◆ **YOUR ASSIGNMENT**: Note each line of the listing that contains the string "linecap", and copy it.

◆ **DATA FOR ANALYSIS**:
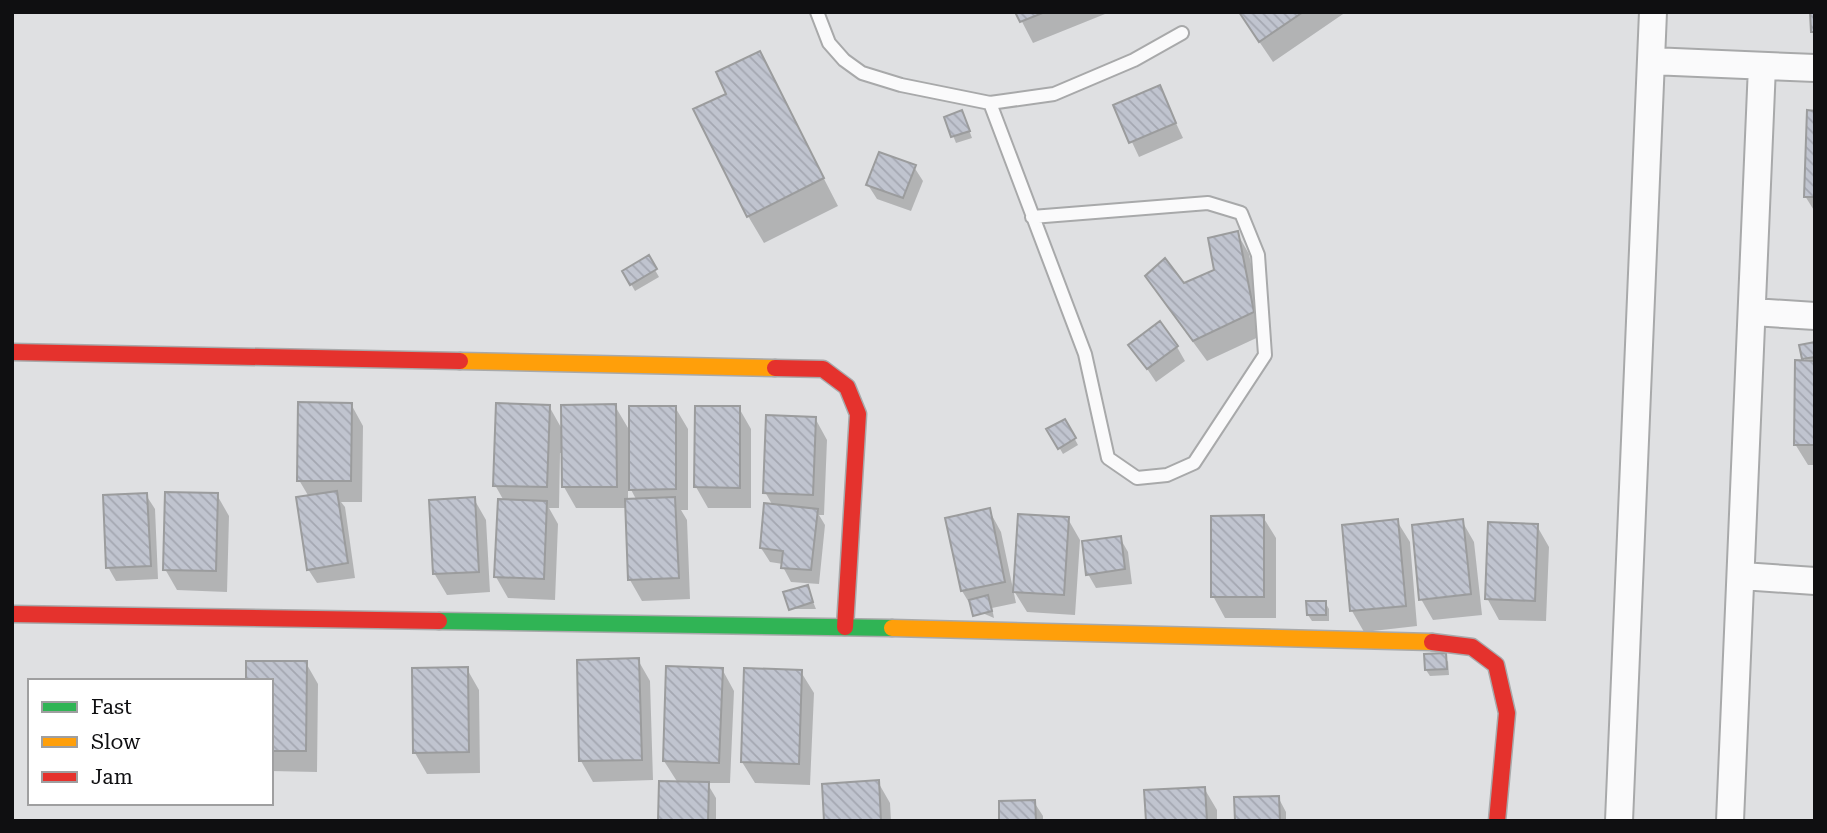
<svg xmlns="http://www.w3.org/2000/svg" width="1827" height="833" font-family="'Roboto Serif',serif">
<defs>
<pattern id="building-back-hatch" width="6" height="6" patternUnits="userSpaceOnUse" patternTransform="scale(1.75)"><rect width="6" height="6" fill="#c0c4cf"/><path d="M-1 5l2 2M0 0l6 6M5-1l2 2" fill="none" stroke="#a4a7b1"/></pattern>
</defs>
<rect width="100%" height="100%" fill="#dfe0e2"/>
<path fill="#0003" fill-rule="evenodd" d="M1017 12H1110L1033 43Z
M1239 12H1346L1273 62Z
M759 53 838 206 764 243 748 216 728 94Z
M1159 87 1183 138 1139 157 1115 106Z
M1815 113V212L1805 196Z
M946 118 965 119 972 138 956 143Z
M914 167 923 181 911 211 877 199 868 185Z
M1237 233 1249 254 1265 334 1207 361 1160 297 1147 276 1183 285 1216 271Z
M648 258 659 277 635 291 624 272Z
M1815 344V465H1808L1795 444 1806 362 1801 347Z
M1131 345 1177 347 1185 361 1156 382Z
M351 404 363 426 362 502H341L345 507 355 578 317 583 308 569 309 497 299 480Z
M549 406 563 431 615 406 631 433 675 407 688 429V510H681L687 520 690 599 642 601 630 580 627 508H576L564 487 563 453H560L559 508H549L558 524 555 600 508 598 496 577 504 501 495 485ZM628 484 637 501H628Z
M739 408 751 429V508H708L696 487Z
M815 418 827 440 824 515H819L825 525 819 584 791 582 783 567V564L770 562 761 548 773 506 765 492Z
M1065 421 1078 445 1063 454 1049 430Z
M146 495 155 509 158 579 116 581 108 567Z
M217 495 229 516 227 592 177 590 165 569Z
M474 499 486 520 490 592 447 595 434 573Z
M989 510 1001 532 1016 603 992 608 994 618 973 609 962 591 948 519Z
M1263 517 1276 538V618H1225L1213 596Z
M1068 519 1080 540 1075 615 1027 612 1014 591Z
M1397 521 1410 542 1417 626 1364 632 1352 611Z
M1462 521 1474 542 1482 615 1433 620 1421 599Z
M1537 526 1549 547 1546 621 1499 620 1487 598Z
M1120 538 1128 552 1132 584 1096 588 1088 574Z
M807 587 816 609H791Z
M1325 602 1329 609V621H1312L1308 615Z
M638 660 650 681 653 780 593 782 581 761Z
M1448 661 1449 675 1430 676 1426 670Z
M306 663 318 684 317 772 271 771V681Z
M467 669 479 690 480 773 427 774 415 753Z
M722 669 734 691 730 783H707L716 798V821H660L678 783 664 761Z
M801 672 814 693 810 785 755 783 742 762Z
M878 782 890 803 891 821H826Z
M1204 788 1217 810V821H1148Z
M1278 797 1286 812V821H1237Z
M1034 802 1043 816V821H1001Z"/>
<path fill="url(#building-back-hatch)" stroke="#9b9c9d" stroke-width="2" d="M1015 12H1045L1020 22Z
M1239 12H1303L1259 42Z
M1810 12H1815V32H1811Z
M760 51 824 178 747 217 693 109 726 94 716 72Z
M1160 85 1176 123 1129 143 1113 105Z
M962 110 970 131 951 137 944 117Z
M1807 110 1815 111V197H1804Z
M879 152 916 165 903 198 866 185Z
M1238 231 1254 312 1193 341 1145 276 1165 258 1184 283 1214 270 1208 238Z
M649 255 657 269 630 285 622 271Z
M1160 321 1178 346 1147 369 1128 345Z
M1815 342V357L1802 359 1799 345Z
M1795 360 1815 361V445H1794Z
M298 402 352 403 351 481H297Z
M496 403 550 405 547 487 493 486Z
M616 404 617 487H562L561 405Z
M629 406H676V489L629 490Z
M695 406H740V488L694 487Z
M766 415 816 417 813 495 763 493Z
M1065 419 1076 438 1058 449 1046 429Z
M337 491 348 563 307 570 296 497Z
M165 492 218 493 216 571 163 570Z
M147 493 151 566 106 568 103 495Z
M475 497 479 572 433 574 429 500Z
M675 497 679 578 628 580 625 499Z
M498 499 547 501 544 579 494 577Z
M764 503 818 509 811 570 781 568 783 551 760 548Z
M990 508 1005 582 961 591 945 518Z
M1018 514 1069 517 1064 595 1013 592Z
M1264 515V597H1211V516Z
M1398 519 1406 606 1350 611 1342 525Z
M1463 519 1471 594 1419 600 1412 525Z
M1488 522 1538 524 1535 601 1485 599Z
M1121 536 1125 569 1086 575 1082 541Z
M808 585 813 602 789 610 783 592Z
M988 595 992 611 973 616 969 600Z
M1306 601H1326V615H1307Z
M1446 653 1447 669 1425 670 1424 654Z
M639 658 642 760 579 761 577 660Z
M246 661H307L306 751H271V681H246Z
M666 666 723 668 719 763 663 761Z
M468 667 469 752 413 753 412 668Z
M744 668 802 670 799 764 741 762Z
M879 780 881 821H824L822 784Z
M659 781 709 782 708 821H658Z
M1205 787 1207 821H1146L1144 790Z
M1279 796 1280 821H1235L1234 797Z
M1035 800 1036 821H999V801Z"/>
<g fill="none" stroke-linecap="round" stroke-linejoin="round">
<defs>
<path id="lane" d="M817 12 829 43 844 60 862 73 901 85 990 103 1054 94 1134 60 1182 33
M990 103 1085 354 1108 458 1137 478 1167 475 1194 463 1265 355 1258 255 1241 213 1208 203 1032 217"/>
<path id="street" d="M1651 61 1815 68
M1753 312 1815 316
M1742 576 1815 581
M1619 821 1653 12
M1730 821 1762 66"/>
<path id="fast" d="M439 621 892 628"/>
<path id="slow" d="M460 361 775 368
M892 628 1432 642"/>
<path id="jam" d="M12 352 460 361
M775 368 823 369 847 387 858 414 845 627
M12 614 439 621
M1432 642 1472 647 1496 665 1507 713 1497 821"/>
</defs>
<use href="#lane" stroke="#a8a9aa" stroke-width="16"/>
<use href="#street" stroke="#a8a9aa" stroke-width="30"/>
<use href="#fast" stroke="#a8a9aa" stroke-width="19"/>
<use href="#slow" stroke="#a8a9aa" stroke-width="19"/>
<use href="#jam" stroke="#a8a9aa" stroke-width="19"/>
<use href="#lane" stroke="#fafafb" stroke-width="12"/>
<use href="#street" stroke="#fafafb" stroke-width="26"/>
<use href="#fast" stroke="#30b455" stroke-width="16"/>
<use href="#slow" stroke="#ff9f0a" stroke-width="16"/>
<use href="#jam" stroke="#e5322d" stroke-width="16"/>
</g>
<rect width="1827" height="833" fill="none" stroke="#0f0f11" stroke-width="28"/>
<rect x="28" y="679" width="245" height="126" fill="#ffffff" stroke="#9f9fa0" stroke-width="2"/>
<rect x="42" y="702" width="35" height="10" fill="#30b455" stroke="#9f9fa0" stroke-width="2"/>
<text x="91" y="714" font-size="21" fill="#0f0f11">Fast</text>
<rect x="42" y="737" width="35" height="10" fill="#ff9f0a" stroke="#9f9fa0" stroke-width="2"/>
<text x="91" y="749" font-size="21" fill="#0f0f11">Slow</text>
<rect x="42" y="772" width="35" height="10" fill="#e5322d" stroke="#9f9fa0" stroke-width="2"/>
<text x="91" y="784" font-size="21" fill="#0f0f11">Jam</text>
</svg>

---

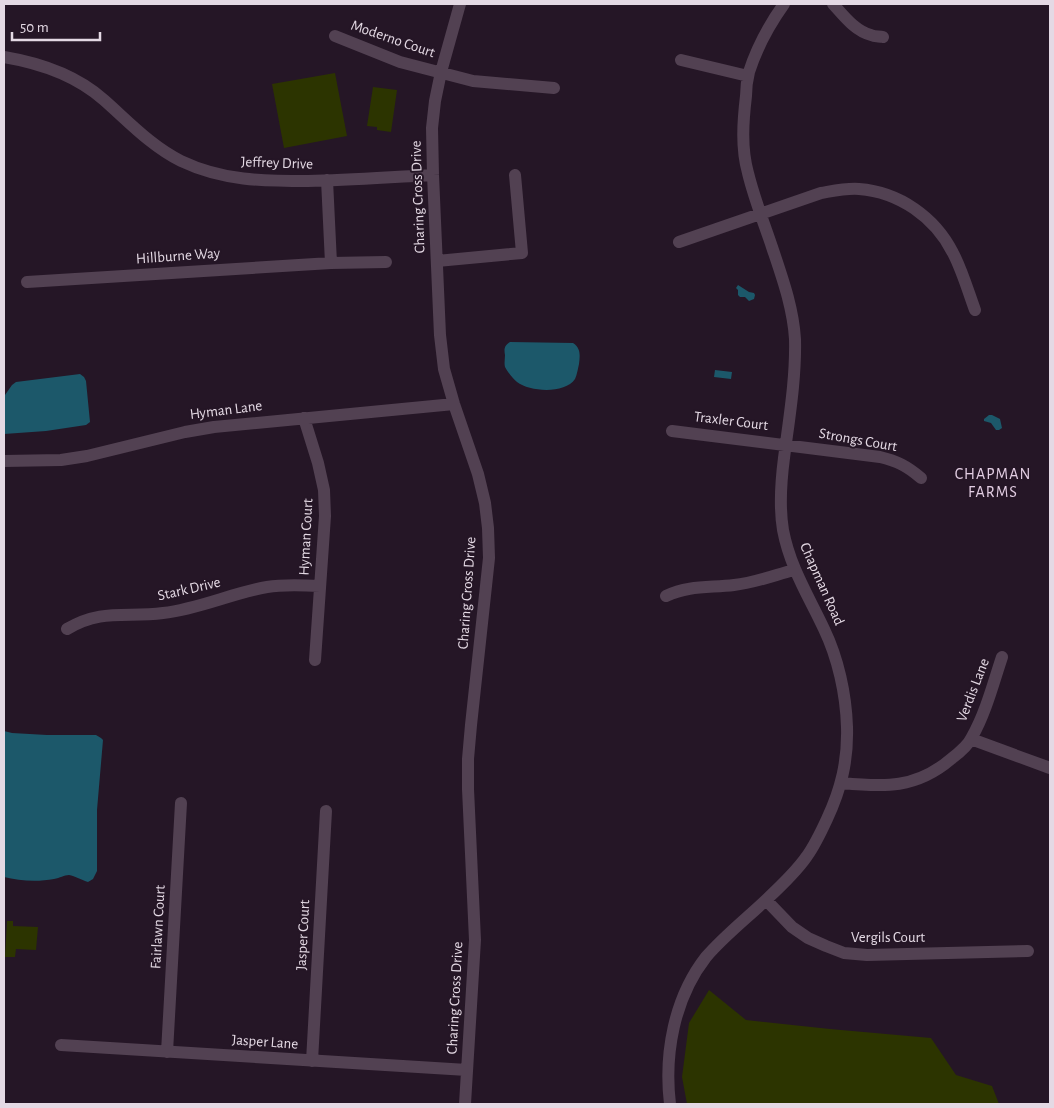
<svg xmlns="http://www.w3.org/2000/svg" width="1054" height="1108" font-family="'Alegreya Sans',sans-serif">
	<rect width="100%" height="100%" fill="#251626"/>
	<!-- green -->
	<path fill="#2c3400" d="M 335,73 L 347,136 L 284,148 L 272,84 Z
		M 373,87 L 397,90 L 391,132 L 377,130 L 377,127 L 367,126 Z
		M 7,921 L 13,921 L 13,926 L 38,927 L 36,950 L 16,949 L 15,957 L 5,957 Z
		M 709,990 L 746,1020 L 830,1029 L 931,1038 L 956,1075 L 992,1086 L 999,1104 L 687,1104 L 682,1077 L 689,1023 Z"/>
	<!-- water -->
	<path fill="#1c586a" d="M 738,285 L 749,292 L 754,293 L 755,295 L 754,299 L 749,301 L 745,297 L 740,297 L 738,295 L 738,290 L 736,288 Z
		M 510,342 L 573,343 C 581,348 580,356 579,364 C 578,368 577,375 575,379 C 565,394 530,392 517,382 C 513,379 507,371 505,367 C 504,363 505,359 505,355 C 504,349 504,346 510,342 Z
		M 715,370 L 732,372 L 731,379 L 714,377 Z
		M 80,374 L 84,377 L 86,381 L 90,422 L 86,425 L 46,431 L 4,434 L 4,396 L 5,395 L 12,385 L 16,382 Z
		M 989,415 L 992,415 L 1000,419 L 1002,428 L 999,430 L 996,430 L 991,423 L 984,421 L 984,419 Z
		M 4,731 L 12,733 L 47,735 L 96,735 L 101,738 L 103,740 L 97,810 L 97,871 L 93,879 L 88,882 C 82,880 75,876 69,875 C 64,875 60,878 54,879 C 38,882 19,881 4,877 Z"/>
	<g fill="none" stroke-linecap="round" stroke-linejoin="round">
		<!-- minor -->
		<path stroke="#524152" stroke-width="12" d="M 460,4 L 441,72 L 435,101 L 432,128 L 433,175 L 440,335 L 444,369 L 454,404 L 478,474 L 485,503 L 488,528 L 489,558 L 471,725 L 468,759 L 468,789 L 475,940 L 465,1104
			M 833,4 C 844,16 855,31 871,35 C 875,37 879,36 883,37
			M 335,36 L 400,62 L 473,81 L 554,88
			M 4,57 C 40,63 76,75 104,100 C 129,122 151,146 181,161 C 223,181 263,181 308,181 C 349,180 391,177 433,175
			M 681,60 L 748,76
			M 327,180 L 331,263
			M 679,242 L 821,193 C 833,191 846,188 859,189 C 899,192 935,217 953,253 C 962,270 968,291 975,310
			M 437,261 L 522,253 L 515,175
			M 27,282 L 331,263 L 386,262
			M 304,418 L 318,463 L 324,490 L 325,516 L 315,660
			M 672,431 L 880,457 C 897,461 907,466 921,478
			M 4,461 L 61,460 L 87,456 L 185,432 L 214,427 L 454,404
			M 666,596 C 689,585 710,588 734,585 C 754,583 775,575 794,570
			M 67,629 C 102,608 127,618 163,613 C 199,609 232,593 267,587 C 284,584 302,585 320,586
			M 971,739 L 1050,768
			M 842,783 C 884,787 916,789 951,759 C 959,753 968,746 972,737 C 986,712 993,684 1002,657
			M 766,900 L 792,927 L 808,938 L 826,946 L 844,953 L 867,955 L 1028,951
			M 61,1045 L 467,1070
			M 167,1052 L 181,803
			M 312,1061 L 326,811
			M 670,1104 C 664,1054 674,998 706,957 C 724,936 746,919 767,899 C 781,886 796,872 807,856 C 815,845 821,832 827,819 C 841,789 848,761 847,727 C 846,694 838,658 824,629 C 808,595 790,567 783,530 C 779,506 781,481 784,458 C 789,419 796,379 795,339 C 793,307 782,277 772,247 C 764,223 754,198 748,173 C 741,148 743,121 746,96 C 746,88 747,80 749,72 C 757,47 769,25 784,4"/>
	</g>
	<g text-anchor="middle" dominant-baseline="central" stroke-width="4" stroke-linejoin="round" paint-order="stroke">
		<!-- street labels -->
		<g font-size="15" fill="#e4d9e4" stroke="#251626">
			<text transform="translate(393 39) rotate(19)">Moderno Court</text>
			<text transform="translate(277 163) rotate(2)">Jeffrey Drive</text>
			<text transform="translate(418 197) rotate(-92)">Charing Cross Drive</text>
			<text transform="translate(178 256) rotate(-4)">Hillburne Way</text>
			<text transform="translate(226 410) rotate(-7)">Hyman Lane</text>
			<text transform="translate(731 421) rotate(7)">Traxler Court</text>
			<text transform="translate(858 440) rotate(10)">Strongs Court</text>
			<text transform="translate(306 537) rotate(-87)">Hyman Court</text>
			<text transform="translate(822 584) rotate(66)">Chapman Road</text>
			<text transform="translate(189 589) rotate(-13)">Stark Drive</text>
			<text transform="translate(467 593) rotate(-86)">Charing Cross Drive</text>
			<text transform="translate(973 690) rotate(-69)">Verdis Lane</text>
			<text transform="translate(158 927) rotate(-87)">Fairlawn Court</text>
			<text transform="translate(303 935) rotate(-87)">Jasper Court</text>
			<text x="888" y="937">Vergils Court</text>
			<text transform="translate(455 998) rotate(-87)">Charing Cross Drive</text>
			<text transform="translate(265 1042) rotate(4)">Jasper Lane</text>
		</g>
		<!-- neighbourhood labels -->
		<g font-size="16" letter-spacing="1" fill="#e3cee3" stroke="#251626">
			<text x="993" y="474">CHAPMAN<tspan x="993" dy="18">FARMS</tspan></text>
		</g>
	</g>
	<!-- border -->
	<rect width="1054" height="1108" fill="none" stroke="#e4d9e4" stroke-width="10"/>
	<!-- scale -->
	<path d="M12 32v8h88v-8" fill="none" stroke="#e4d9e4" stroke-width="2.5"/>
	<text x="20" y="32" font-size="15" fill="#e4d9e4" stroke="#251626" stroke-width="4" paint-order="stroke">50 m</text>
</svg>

◆ **RESPONSE AREA**:
<g fill="none" stroke-linecap="round" stroke-linejoin="round">
	<g fill="none" stroke-linecap="round" stroke-linejoin="round">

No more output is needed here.